» Stated problem
Rewrite the rows below, from the line containing "pose: elev=2.1 azim=343.7" through the line containing "Dot at: (277, 313)", inclusive, as a numbered list, leaving out any blank lines.
Raw data start
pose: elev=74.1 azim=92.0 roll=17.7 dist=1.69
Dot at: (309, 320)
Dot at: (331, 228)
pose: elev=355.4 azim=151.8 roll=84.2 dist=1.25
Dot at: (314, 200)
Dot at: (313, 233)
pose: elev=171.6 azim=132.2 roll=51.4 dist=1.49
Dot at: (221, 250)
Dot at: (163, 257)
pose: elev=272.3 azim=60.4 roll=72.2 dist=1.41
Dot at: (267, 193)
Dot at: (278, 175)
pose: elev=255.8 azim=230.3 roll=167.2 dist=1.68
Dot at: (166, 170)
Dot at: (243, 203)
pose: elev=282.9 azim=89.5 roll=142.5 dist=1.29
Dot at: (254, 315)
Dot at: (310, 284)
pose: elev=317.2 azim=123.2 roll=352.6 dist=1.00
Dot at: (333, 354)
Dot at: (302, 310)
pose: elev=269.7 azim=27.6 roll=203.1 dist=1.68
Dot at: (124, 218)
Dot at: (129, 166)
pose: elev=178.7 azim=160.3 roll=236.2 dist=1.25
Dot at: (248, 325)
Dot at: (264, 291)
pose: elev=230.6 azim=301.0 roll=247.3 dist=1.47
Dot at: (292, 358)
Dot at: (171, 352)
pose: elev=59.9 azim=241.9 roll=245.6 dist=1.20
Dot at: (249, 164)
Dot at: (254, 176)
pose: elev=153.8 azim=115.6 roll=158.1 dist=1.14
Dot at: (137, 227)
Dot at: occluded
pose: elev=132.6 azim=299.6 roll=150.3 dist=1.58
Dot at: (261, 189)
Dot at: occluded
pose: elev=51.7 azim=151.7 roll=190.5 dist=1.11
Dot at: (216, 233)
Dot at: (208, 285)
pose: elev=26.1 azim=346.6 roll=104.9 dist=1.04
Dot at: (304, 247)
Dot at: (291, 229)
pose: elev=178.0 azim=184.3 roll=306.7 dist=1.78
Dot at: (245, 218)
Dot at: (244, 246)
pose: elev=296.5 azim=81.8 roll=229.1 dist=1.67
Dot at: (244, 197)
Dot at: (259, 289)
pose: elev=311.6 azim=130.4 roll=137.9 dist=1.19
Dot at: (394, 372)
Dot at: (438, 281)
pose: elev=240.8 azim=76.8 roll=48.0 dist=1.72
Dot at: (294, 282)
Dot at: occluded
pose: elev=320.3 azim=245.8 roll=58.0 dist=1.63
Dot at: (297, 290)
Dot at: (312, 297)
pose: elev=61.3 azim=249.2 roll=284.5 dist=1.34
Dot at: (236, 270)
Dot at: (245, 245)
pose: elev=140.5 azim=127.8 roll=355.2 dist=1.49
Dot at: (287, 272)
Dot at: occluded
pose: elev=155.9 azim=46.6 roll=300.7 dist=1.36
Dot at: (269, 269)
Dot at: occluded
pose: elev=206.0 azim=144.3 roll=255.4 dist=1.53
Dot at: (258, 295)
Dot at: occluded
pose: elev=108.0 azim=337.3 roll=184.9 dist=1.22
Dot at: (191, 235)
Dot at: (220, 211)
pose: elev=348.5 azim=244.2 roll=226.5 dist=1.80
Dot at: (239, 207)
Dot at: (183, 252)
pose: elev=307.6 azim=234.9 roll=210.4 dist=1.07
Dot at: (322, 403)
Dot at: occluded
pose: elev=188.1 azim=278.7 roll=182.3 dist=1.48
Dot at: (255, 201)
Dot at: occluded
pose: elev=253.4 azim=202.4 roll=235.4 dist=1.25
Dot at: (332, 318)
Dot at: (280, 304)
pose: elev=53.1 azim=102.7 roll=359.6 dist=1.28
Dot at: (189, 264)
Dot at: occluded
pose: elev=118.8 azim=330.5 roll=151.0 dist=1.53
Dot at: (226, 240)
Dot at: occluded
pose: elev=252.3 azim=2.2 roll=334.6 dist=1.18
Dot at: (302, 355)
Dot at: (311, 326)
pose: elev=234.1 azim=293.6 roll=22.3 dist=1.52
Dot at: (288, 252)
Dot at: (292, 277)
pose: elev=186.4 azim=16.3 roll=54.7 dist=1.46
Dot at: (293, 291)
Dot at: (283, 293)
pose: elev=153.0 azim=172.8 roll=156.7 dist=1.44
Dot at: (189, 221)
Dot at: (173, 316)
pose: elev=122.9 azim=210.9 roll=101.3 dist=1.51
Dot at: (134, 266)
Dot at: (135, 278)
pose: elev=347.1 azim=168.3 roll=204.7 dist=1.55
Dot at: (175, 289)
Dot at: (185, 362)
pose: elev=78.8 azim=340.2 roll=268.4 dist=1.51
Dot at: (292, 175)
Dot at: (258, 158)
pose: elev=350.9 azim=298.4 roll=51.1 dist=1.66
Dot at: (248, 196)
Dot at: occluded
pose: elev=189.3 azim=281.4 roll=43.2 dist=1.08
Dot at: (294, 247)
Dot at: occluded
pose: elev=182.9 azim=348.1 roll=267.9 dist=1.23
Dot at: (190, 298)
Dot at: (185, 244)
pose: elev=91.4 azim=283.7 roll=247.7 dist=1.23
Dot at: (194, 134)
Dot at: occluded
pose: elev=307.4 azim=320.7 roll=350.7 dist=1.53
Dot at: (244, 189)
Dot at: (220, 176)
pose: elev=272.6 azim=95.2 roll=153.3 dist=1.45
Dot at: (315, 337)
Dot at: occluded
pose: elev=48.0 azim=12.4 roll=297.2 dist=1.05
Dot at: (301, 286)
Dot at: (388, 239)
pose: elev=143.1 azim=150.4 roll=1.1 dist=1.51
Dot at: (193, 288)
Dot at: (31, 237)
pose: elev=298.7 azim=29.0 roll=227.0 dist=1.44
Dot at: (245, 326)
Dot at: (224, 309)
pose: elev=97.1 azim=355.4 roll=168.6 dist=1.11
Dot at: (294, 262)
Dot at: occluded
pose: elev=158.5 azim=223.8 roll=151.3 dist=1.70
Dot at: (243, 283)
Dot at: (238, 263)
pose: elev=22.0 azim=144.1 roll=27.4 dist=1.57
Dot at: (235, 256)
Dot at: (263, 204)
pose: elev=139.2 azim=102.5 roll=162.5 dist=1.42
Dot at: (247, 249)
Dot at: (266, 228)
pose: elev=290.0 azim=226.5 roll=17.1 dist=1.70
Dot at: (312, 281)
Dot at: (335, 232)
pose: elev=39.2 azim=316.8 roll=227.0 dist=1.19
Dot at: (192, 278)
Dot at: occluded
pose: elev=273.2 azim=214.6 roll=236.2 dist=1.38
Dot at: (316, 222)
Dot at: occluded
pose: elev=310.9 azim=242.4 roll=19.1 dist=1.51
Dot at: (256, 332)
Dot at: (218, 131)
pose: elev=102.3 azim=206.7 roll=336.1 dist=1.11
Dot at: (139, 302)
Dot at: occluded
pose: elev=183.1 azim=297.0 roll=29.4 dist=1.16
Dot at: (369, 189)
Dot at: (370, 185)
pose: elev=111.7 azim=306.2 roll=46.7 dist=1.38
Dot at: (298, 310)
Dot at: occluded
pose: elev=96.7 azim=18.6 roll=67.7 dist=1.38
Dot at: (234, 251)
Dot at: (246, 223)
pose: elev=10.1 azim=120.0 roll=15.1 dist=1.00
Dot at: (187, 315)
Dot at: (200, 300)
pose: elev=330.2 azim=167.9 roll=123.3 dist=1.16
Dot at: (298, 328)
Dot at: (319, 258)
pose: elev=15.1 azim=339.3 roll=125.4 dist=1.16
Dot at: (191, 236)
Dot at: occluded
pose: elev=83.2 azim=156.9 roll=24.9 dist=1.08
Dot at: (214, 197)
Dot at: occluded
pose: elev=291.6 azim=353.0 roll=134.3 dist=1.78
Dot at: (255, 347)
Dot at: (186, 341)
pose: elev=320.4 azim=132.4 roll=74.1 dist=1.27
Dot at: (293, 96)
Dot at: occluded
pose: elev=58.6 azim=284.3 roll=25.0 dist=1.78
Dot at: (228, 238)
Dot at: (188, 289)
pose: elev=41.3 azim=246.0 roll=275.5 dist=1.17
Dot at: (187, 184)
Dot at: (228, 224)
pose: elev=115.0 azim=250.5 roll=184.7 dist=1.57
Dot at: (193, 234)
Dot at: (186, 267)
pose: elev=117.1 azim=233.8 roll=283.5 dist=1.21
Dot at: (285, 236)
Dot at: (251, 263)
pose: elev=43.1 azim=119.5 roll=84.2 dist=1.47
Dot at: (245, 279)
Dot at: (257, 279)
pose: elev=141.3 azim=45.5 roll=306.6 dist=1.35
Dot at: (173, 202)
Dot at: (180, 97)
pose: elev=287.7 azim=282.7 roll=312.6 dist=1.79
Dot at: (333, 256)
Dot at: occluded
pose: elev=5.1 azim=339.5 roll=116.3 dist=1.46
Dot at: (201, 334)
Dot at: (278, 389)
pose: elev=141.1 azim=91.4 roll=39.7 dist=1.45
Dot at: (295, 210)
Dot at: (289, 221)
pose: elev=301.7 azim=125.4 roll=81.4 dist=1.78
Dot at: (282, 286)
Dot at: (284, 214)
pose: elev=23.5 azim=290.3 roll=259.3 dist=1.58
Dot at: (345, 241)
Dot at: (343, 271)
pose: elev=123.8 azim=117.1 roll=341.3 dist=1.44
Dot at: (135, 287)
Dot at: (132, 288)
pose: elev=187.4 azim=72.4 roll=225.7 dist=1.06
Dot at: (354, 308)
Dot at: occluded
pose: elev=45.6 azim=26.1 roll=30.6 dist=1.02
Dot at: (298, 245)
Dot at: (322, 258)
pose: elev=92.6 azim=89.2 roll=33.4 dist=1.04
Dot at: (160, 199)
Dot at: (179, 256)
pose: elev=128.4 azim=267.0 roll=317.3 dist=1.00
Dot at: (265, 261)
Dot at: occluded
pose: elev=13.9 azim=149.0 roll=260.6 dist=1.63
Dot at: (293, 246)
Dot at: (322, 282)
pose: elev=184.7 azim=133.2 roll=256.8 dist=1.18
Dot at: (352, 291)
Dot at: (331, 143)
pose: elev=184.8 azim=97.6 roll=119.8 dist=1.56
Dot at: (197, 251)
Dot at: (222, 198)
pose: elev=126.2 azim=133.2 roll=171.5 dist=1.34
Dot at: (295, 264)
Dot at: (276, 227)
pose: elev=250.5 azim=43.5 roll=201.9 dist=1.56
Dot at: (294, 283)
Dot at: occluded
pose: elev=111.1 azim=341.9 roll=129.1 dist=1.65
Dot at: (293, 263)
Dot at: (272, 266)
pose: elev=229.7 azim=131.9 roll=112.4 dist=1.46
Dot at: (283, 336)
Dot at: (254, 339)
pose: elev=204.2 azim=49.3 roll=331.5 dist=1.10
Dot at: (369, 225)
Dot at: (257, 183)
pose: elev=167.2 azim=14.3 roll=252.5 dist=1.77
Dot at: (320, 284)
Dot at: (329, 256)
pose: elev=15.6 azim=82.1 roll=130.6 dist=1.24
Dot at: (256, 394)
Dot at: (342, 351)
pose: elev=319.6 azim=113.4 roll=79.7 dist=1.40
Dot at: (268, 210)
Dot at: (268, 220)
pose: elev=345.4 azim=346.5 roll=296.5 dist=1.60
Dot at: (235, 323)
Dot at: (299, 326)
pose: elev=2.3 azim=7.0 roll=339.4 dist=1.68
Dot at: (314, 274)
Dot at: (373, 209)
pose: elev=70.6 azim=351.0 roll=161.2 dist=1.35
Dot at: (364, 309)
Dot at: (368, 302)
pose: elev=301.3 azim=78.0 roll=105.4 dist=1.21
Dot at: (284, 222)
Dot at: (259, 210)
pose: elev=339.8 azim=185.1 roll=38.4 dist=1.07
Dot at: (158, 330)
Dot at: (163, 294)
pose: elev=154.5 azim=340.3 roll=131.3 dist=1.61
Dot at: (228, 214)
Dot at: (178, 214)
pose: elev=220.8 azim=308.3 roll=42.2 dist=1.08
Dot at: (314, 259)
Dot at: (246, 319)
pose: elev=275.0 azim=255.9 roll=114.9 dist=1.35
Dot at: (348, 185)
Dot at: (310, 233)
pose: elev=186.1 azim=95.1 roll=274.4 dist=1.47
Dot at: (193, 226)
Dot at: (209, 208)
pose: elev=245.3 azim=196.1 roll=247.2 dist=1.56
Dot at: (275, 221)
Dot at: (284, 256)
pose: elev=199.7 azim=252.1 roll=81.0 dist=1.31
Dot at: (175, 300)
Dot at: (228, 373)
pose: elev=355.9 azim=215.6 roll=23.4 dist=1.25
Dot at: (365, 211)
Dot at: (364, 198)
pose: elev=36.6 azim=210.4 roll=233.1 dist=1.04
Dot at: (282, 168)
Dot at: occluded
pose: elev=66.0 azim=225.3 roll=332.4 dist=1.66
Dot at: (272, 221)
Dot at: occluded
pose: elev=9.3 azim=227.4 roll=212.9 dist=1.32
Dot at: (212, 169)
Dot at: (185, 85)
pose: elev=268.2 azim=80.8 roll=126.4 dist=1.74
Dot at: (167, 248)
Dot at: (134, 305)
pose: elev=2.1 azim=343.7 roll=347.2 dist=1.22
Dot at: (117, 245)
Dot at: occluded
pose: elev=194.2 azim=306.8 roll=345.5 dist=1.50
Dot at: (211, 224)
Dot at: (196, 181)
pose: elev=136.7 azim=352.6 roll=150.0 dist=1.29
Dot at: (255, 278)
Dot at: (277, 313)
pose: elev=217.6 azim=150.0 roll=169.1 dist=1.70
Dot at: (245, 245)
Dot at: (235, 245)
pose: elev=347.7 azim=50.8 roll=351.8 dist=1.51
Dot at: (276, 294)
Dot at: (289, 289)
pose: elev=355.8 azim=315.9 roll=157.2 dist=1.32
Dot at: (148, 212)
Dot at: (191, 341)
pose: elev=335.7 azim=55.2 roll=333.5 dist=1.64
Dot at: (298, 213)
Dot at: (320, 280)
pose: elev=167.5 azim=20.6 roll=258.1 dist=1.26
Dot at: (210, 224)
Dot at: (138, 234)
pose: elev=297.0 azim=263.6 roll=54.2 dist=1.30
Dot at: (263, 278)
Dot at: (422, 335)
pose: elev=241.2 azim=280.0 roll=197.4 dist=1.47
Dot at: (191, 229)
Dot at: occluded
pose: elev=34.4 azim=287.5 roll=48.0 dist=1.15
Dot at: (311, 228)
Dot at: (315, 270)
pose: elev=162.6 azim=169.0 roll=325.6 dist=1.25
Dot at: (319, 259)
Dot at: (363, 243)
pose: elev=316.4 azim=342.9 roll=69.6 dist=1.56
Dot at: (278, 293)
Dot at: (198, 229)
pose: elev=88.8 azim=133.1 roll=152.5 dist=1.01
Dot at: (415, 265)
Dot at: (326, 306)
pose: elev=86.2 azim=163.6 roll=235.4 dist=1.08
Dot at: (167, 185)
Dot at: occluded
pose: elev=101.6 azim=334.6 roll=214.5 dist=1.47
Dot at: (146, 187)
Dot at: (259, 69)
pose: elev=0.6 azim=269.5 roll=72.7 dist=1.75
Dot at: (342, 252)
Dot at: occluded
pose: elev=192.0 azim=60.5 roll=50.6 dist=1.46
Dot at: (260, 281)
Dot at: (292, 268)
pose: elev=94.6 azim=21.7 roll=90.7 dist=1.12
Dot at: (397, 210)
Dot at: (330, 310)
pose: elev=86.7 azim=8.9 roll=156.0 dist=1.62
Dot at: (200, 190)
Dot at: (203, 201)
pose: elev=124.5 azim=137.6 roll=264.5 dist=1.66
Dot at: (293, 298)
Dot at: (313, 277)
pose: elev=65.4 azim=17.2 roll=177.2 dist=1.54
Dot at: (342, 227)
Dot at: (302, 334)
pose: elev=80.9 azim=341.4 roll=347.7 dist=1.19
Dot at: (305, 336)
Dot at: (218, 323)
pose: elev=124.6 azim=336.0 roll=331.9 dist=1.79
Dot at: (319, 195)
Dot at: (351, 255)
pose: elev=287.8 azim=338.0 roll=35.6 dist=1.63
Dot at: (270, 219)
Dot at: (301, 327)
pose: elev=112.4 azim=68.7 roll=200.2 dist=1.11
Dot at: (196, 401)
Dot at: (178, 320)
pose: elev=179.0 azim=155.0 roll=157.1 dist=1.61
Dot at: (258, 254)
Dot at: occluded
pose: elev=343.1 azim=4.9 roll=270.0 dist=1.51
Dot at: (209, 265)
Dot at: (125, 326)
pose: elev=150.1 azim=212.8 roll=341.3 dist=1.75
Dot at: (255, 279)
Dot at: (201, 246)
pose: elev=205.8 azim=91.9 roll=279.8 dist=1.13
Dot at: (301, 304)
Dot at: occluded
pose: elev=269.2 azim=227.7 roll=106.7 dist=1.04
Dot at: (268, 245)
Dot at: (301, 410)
Raw data end
» Problem solution
1. pose: elev=2.1 azim=343.7 roll=347.2 dist=1.22
2. Dot at: (117, 245)
3. Dot at: occluded
4. pose: elev=194.2 azim=306.8 roll=345.5 dist=1.50
5. Dot at: (211, 224)
6. Dot at: (196, 181)
7. pose: elev=136.7 azim=352.6 roll=150.0 dist=1.29
8. Dot at: (255, 278)
9. Dot at: (277, 313)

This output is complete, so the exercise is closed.